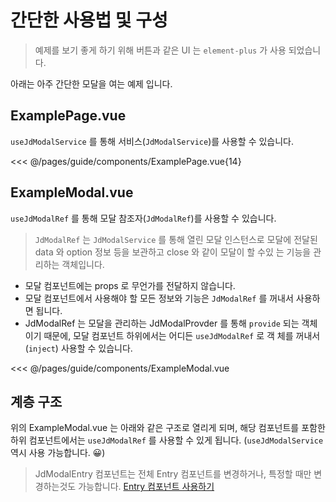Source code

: <script setup>
import ExamplePage from './components/ExamplePage.vue';
import ProvideView from './components/ProvideView.vue';
</script>

# 간단한 사용법 및 구성

> 예제를 보기 좋게 하기 위해 버튼과 같은 UI 는 `element-plus` 가 사용 되었습니다.

아래는 아주 간단한 모달을 여는 예제 입니다.

<ExamplePage />

## ExamplePage.vue

`useJdModalService` 를 통해 서비스(`JdModalService`)를 사용할 수 있습니다.

<<< @/pages/guide/components/ExamplePage.vue{14}

## ExampleModal.vue

`useJdModalRef` 를 통해 모달 참조자(`JdModalRef`)를 사용할 수 있습니다.

> `JdModalRef` 는 `JdModalService` 를 통해 열린 모달 인스턴스로 모달에 전달된 data 와 option 정보 등을 보관하고 close 와 같이 모달이 할 수있
> 는 기능을 관리하는 객체입니다.

- 모달 컴포넌트에는 props 로 무언가를 전달하지 않습니다.
- 모달 컴포넌트에서 사용해야 할 모든 정보와 기능은 `JdModalRef` 를 꺼내서 사용하면 됩니다.
- JdModalRef 는 모달을 관리하는 JdModalProvder 를 통해 `provide` 되는 객체이기 때문에, 모달 컴포넌트 하위에서는 어디든 `useJdModalRef` 로 객 체를 꺼내서(`inject`) 사용할 수 있습니다.

<<< @/pages/guide/components/ExampleModal.vue

## 계층 구조

위의 ExampleModal.vue 는 아래와 같은 구조로 열리게 되며, 해당 컴포넌트를 포함한 하위 컴포넌트에서는 `useJdModalRef` 를 사용할 수 있게 됩니다.
(`useJdModalService` 역시 사용 가능합니다. 😀)

<ProvideView />

> JdModalEntry 컴포넌트는 전체 Entry 컴포넌트를 변경하거나, 특정할 때만 변경하는것도 가능합니다. [Entry 컴포넌트 사용하기](../practice/design-entry-component.md)
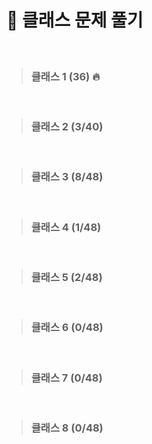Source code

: 
# 🌌 클래스 문제 풀기
<br>

> ### 클래스 1 (36) 🔥
<br>

> ### 클래스 2 (3/40)
<br>

> ### 클래스 3 (8/48)
<br>

> ### 클래스 4 (1/48)
<br>

> ### 클래스 5 (2/48)
<br>

> ### 클래스 6 (0/48)
<br>

> ### 클래스 7 (0/48)
<br>

> ### 클래스 8 (0/48)
<br>
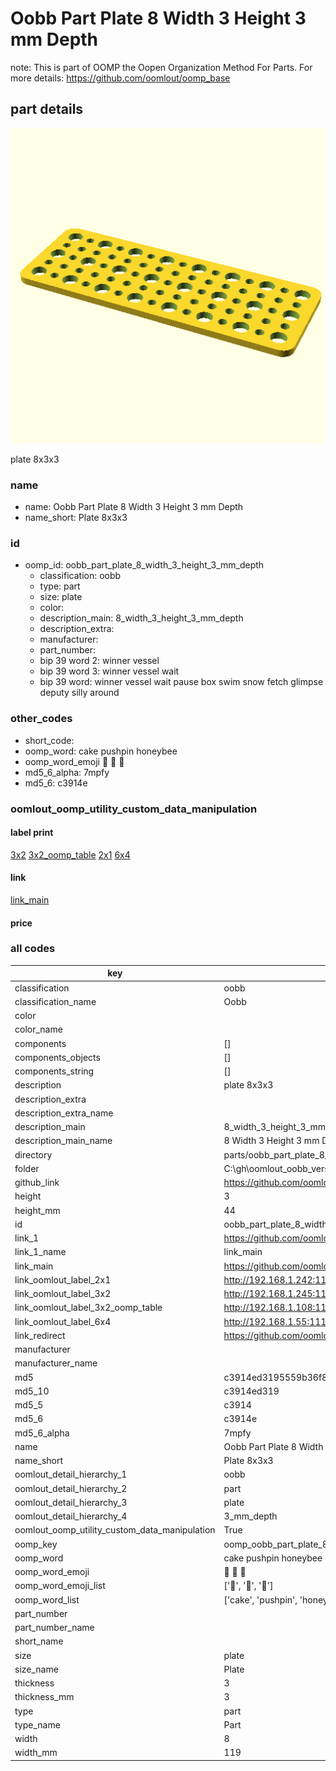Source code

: # Oobb Part Plate 8 Width 3 Height 3 mm Depth  

note: This is part of OOMP the Oopen Organization Method For Parts. For more details: https://github.com/oomlout/oomp_base

##  part details
  

[![](3dpr.png)](3dpr.png)

plate 8x3x3



### name
* name: Oobb Part Plate 8 Width 3 Height 3 mm Depth
* name_short: Plate 8x3x3 
### id
* oomp_id: oobb_part_plate_8_width_3_height_3_mm_depth
  * classification: oobb
  * type: part
  * size: plate
  * color: 
  * description_main: 8_width_3_height_3_mm_depth
  * description_extra: 
  * manufacturer: 
  * part_number: 
  * bip 39 word 2: winner vessel
  * bip 39 word 3: winner vessel wait
  * bip 39 word: winner vessel wait pause box swim snow fetch glimpse deputy silly around

### other_codes
* short_code: 
* oomp_word: cake pushpin honeybee
* oomp_word_emoji :cake: :pushpin: :honeybee:
* md5_6_alpha: 7mpfy
* md5_6: c3914e






### oomlout_oomp_utility_custom_data_manipulation
#### label print
[3x2](http://192.168.1.245:1112/?label=oomp%207mpfy)
[3x2_oomp_table](http://192.168.1.108:1112/?label=oomp%207mpfy)
[2x1](http://192.168.1.242:1112/?label=oomp%207mpfy)
[6x4](http://192.168.1.55:1112/?label=oomp%207mpfy)    

#### link

[link_main](https://github.com/oomlout/oomlout_oobb_version_4_generated_parts/tree/main/navigation_oomp/oobb/part/plate/8_width_3_height_3_mm_depth/part)                              

#### price







### all codes 
| key | value |  
| --- | --- |  
| classification | oobb |  
| classification_name | Oobb |  
| color |  |  
| color_name |  |  
| components | [] |  
| components_objects | [] |  
| components_string | [] |  
| description | plate 8x3x3 |  
| description_extra |  |  
| description_extra_name |  |  
| description_main | 8_width_3_height_3_mm_depth |  
| description_main_name | 8 Width 3 Height 3 mm Depth |  
| directory | parts/oobb_part_plate_8_width_3_height_3_mm_depth |  
| folder | C:\gh\oomlout_oobb_version_4_generated_parts\parts\oobb_part_plate_8_width_3_height_3_mm_depth |  
| github_link | https://github.com/oomlout/oomlout_oomp_part_src/tree/main/parts/oobb_part_plate_8_width_3_height_3_mm_depth |  
| height | 3 |  
| height_mm | 44 |  
| id | oobb_part_plate_8_width_3_height_3_mm_depth |  
| link_1 | https://github.com/oomlout/oomlout_oobb_version_4_generated_parts/tree/main/navigation_oomp/oobb/part/plate/8_width_3_height_3_mm_depth/part |  
| link_1_name | link_main |  
| link_main | https://github.com/oomlout/oomlout_oobb_version_4_generated_parts/tree/main/navigation_oomp/oobb/part/plate/8_width_3_height_3_mm_depth/part |  
| link_oomlout_label_2x1 | http://192.168.1.242:1112/?label=oomp%207mpfy |  
| link_oomlout_label_3x2 | http://192.168.1.245:1112/?label=oomp%207mpfy |  
| link_oomlout_label_3x2_oomp_table | http://192.168.1.108:1112/?label=oomp%207mpfy |  
| link_oomlout_label_6x4 | http://192.168.1.55:1112/?label=oomp%207mpfy |  
| link_redirect | https://github.com/oomlout/oomlout_oobb_version_4_generated_parts/tree/main/parts/oobb_plate_08_03_03 |  
| manufacturer |  |  
| manufacturer_name |  |  
| md5 | c3914ed3195559b36f8d4a17ecfcc7df |  
| md5_10 | c3914ed319 |  
| md5_5 | c3914 |  
| md5_6 | c3914e |  
| md5_6_alpha | 7mpfy |  
| name | Oobb Part Plate 8 Width 3 Height 3 mm Depth |  
| name_short | Plate 8x3x3  |  
| oomlout_detail_hierarchy_1 | oobb |  
| oomlout_detail_hierarchy_2 | part |  
| oomlout_detail_hierarchy_3 | plate |  
| oomlout_detail_hierarchy_4 | 3_mm_depth |  
| oomlout_oomp_utility_custom_data_manipulation | True |  
| oomp_key | oomp_oobb_part_plate_8_width_3_height_3_mm_depth |  
| oomp_word | cake pushpin honeybee |  
| oomp_word_emoji | :cake: :pushpin: :honeybee: |  
| oomp_word_emoji_list | [':cake:', ':pushpin:', ':honeybee:'] |  
| oomp_word_list | ['cake', 'pushpin', 'honeybee'] |  
| part_number |  |  
| part_number_name |  |  
| short_name |  |  
| size | plate |  
| size_name | Plate |  
| thickness | 3 |  
| thickness_mm | 3 |  
| type | part |  
| type_name | Part |  
| width | 8 |  
| width_mm | 119 |  
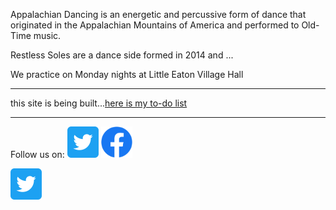 Appalachian Dancing is an energetic and percussive form of dance that originated in the Appalachian Mountains of America and performed to Old-Time music.

Restless Soles are a dance side formed in 2014 and ...

We practice on Monday nights at Little Eaton Village Hall

---

this site is being built...[here is my to-do list](idea.md)

---

Follow us on:
[<img src="assets/Twitter_Social_Icon_Rounded_Square_Color.png" width="50">](https://www.twitter.com/Restless_soles)
[<img src="assets/f_logo_RGB-Blue_250.png" width="50">](https://www.facebook.com/Restless-Soles-Appalachian-Dance-Team-696104067248536/)

<a href="https://twitter.com/Restless_soles" target="_blank"><img src="assets/Twitter_Social_Icon_Rounded_Square_Color.png" width="50"></a>

<!---
<a class="twitter-timeline"
  href="https://twitter.com/Restless_soles">
Tweets by @restless_soles
</a>
--->
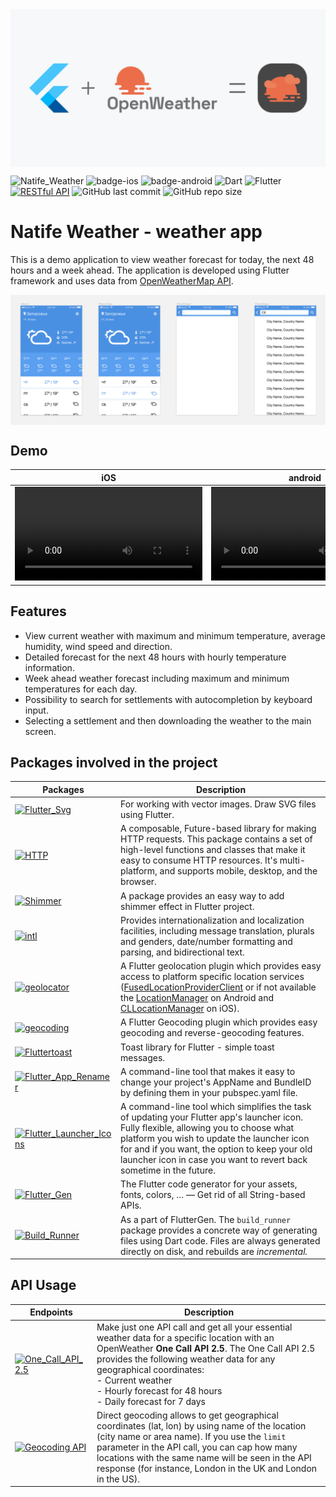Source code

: <img src="screenshots/cover.png" align="center">

![Natife_Weather](https://img.shields.io/badge/Natife_Weather-v0.1.0-orange) ![badge-ios](http://img.shields.io/badge/Platform-iOS-silver.svg?logo=apple) ![badge-android](http://img.shields.io/badge/Platform-Android-brightgreen.svg?logo=android) ![Dart](https://img.shields.io/badge/Dart-v3.1.0-blue) ![Flutter](https://img.shields.io/badge/Flutter-v3.13.0-blue) [![RESTful API](https://img.shields.io/badge/RESTful_API-OpenWeatherMap_API-brightgreen.svg)](https://openweathermap.org/api) ![GitHub last commit](https://img.shields.io/github/last-commit/nikolay-goncharenko/NatifeWeather_Flutter) ![GitHub repo size](https://img.shields.io/github/repo-size/nikolay-goncharenko/NatifeWeather_Flutter)

# Natife Weather - weather app

This is a demo application to view weather forecast for today, the next 48 hours and a week ahead. The application is developed using Flutter framework and uses data from [OpenWeatherMap API](https://openweathermap.org/api).

<img src="screenshots/app_design.png" align="center">

## Demo

|iOS|android|
|:------------:|:------------:|
| <video src="screenshots/natife_weather_iOS.mp4"> | <video src="screenshots/natife_weather_android.mp4"> |
## Features

- View current weather with maximum and minimum temperature, average humidity, wind speed and direction.
- Detailed forecast for the next 48 hours with hourly temperature information.
- Week ahead weather forecast including maximum and minimum temperatures for each day.
- Possibility to search for settlements with autocompletion by keyboard input.
- Selecting a settlement and then downloading the weather to the main screen.

## Packages involved in the project

|Packages|Description|
|--|--|
|[![Flutter_Svg](https://img.shields.io/badge/Flutter_SVG-v2.0.7-blue)](https://pub.dev/packages/flutter_svg)|For working with vector images. Draw SVG files using Flutter.|
|[![HTTP](https://img.shields.io/badge/HTTP-v1.1.0-blue)](https://pub.dev/packages/http)|A composable, Future-based library for making HTTP requests. This package contains a set of high-level functions and classes that make it easy to consume HTTP resources. It's multi-platform, and supports mobile, desktop, and the browser.|
|[![Shimmer](https://img.shields.io/badge/Shimmer-v3.0.0-blue)](https://pub.dev/packages/shimmer)|A package provides an easy way to add shimmer effect in Flutter project.|
|[![intl](https://img.shields.io/badge/intl-v0.18.1-blue)](https://pub.dev/packages/intl)|Provides internationalization and localization facilities, including message translation, plurals and genders, date/number formatting and parsing, and bidirectional text.|
|[![geolocator](https://img.shields.io/badge/geolocator-v10.0.1-blue)](https://pub.dev/packages/geolocator)|A Flutter geolocation plugin which provides easy access to platform specific location services ([FusedLocationProviderClient](https://developers.google.com/android/reference/com/google/android/gms/location/FusedLocationProviderClient) or if not available the [LocationManager](https://developer.android.com/reference/android/location/LocationManager) on Android and [CLLocationManager](https://developer.apple.com/documentation/corelocation/cllocationmanager) on iOS).|
|[![geocoding](https://img.shields.io/badge/geocoding-v2.1.0-blue)](https://pub.dev/packages/geocoding)|A Flutter Geocoding plugin which provides easy geocoding and reverse-geocoding features.|
|[![Fluttertoast](https://img.shields.io/badge/Fluttertoast-v8.2.2-blue)](https://pub.dev/packages/fluttertoast)|Toast library for Flutter - simple toast messages.|
|[![Flutter_App_Renamer](https://img.shields.io/badge/Flutter_App_Renamer-v1.0.3-blue)](https://pub.dev/packages/flutter_app_renamer)|A command-line tool that makes it easy to change your project's AppName and BundleID by defining them in your pubspec.yaml file.|
|[![Flutter_Launcher_Icons](https://img.shields.io/badge/Flutter_Launcher_Icons-v0.11.0-blue)](https://pub.dev/packages/flutter_launcher_icons)|A command-line tool which simplifies the task of updating your Flutter app's launcher icon. Fully flexible, allowing you to choose what platform you wish to update the launcher icon for and if you want, the option to keep your old launcher icon in case you want to revert back sometime in the future.|
|[![Flutter_Gen](https://img.shields.io/badge/Flutter_Gen-v5.3.1-blue)](https://pub.dev/packages/flutter_gen)|The Flutter code generator for your assets, fonts, colors, … — Get rid of all String-based APIs.|
|[![Build_Runner](https://img.shields.io/badge/Build_Runner-v2.4.6-blue)](https://pub.dev/packages/build_runner)|As a part of FlutterGen. The `build_runner` package provides a concrete way of generating files using Dart code. Files are always generated directly on disk, and rebuilds are _incremental._|

## API Usage

|Endpoints|Description|
|--|--|
|[![One_Call_API_2.5](https://img.shields.io/badge/One_Call_API_2.5-Current_and_forecast_weather_data-orange.svg)](https://openweathermap.org/api/one-call-api)|Make just one API call and get all your essential weather data for a specific location with an OpenWeather **One Call API 2.5**. The One Call API 2.5 provides the following weather data for any geographical coordinates: <br> - Current weather <br> - Hourly forecast for 48 hours <br> - Daily forecast for 7 days|      
|[![Geocoding API](https://img.shields.io/badge/Geocoding_API-Coordinates_by_location_name-orange.svg)](https://openweathermap.org/api/geocoding-api)|Direct geocoding allows to get geographical coordinates (lat, lon) by using name of the location (city name or area name). If you use the `limit` parameter in the API call, you can cap how many locations with the same name will be seen in the API response (for instance, London in the UK and London in the US).|
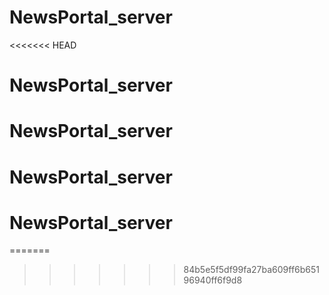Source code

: # NewsPortal_server
<<<<<<< HEAD
# NewsPortal_server
# NewsPortal_server
# NewsPortal_server
# NewsPortal_server
=======
>>>>>>> 84b5e5f5df99fa27ba609ff6b65196940ff6f9d8
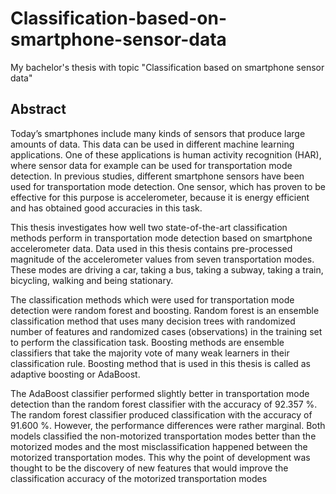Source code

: # Classification-based-on-smartphone-sensor-data
My bachelor's thesis with topic "Classification based on smartphone sensor data"


## Abstract
Today’s smartphones include many kinds of sensors that produce large amounts of data. This data
can be used in different machine learning applications. One of these applications is human activity
recognition (HAR), where sensor data for example can be used for transportation mode detection.
In previous studies, different smartphone sensors have been used for transportation mode detection.
One sensor, which has proven to be effective for this purpose is accelerometer, because it is energy
efficient and has obtained good accuracies in this task.


This thesis investigates how well two state-of-the-art classification methods perform in transportation mode detection based on smartphone accelerometer data. Data used in this thesis contains pre-processed magnitude of the accelerometer values from seven transportation modes. These
modes are driving a car, taking a bus, taking a subway, taking a train, bicycling, walking and being
stationary.


The classification methods which were used for transportation mode detection were random
forest and boosting. Random forest is an ensemble classification method that uses many decision
trees with randomized number of features and randomized cases (observations) in the training set
to perform the classification task. Boosting methods are ensemble classifiers that take the majority
vote of many weak learners in their classification rule. Boosting method that is used in this thesis
is called as adaptive boosting or AdaBoost.


The AdaBoost classifier performed slightly better in transportation mode detection than the
random forest classifier with the accuracy of 92.357 %. The random forest classifier produced
classification with the accuracy of 91.600 %. However, the performance differences were rather
marginal. Both models classified the non-motorized transportation modes better than the motorized
modes and the most misclassification happened between the motorized transportation modes. This
why the point of development was thought to be the discovery of new features that would improve
the classification accuracy of the motorized transportation modes

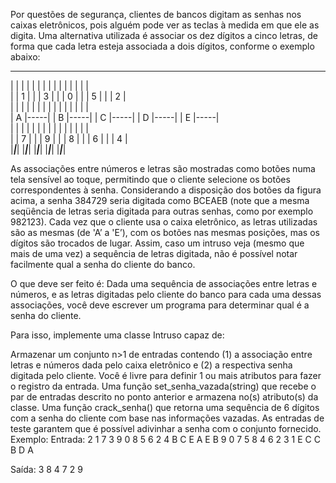 Por questões de segurança, clientes de bancos digitam as senhas nos caixas eletrônicos, pois alguém pode ver as teclas à medida em que ele as digita. Uma alternativa utilizada é associar os dez dígitos a cinco letras, de forma que cada letra esteja associada a dois dígitos, conforme o exemplo abaixo:

 ___ ___    ___ ___    ___ ___    ___ ___    ___ ___   
|      |      |  |      |      |  |      |      |  |      |      |   |      |      |  
|      |  1  |  |      |  3  |  |      |  0  |  |      |   5 |   |      |  2  |  
|      |      |  |      |      |  |      |      |  |      |      |   |      |      |  
|  A  |-----|  |  B |-----|  |  C  |-----|  |  D |-----|   |  E  |-----|  
|      |      |  |      |      |  |      |      |  |      |      |   |      |      |  
|      |  7  |  |      |  9  |  |      |  8  |  |      |  6  |   |      |  4  |  
|___|___|  |___|___|  |___|___|  |___|___|   |___|___| 

As associações entre números e letras são mostradas como botões numa tela sensível ao toque, permitindo que o cliente selecione os botões correspondentes à senha. Considerando a disposição dos botões da figura acima, a senha 384729 seria digitada como BCEAEB (note que a mesma seqüência de letras seria digitada para outras senhas, como por exemplo 982123). Cada vez que o cliente usa o caixa eletrônico, as letras utilizadas são as mesmas (de 'A’ a 'E’), com os botões nas mesmas posições, mas os dígitos são trocados de lugar. Assim, caso um intruso veja (mesmo que mais de uma vez) a sequência de letras digitada, não é possível notar facilmente qual a senha do cliente do banco.

O que deve ser feito é: Dada uma sequência de associações entre letras e números, e as letras digitadas pelo cliente do banco para cada uma dessas associações, você deve escrever um programa para determinar qual é a senha do cliente.

Para isso, implemente uma classe Intruso capaz de:

Armazenar um conjunto n>1 de entradas contendo (1) a associação entre letras e números dada pelo caixa eletrônico e (2) a respectiva senha digitada pelo cliente. Você é livre para definir 1 ou mais atributos para fazer o registro da entrada.
Uma função set_senha_vazada(string) que recebe o par de entradas descrito no ponto anterior e armazena no(s) atributo(s) da classe.
Uma função crack_senha() que retorna uma sequência de 6 dígitos com a senha do cliente com base nas informações vazadas. As entradas de teste garantem que é possível adivinhar a senha com o conjunto fornecido.
Exemplo:
Entrada:
2
1 7 3 9 0 8 5 6 2 4 B C E A E B
9 0 7 5 8 4 6 2 3 1 E C C B D A

Saída:
3 8 4 7 2 9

(Assignment) The answer is the lines above, word for word, from the first one through the one containing "아래는 아주 간단한 모달을 여는 예제 입니다."; it includes no pictures.

(Result of the exercise)
Source code

: <script setup>
import ExamplePage from './components/ExamplePage.vue';
import ProvideView from './components/ProvideView.vue';
</script>

# 간단한 사용법 및 구성

> 예제를 보기 좋게 하기 위해 버튼과 같은 UI 는 `element-plus` 가 사용 되었습니다.

아래는 아주 간단한 모달을 여는 예제 입니다.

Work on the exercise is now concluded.